----- Given entries -----
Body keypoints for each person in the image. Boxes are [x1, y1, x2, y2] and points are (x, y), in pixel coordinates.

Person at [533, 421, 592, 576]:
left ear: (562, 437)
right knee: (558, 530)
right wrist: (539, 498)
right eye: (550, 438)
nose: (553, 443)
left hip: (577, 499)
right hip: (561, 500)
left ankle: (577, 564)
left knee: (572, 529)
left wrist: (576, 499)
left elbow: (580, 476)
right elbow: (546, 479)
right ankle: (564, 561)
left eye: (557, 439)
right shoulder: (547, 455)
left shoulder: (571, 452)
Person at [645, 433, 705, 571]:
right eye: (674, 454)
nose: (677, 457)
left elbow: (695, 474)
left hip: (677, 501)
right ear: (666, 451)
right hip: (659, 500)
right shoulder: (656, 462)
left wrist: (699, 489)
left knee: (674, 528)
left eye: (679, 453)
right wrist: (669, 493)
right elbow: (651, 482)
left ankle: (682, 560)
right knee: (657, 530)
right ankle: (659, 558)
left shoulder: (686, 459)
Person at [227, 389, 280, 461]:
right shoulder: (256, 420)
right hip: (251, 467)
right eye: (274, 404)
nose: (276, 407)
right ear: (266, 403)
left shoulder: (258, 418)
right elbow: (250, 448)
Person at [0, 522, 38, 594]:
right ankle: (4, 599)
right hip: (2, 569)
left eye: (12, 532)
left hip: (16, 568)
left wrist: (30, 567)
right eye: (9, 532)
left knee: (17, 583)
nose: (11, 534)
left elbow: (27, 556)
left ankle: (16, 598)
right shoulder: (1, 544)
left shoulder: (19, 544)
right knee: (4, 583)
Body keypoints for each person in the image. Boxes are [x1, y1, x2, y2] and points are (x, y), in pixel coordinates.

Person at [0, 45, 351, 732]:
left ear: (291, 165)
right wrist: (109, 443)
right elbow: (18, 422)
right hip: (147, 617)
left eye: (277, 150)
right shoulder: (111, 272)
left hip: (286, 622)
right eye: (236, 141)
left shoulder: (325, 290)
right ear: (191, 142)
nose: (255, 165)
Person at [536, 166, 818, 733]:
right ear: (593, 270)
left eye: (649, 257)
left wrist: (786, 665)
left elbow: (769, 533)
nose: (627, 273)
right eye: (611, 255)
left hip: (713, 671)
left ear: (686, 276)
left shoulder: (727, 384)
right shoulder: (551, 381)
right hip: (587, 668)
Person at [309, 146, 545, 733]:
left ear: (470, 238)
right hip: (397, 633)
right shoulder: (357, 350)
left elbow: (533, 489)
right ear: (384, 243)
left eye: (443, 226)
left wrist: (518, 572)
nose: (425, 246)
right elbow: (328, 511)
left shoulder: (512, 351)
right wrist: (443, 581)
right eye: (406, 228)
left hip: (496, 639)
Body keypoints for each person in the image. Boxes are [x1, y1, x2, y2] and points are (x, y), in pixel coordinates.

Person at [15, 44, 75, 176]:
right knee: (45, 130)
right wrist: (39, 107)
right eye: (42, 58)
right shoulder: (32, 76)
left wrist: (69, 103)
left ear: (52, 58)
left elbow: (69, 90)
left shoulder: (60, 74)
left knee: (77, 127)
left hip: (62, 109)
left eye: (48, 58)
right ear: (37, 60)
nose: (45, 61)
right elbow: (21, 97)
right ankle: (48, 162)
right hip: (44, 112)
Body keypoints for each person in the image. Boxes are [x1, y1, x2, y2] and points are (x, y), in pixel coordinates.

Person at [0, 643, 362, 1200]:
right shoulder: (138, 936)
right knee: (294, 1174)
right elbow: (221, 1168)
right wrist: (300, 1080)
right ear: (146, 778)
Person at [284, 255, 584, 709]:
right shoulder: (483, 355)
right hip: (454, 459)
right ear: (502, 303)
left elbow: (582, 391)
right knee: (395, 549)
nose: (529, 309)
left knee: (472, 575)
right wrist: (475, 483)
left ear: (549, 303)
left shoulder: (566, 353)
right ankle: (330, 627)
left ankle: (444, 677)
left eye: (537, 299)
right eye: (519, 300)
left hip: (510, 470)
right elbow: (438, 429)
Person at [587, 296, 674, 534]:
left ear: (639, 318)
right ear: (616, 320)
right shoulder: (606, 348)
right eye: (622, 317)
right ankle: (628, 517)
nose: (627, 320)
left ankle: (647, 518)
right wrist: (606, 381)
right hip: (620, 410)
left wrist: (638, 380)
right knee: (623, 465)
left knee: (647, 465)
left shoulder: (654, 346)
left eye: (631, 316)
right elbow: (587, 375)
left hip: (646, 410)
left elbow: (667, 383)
-----
◆ **Work to complete**
Scan the material and collect every line that contains "nose".

◆ **Result below**
nose: (553, 443)
nose: (677, 457)
nose: (276, 407)
nose: (11, 534)
nose: (255, 165)
nose: (627, 273)
nose: (425, 246)
nose: (45, 61)
nose: (529, 309)
nose: (627, 320)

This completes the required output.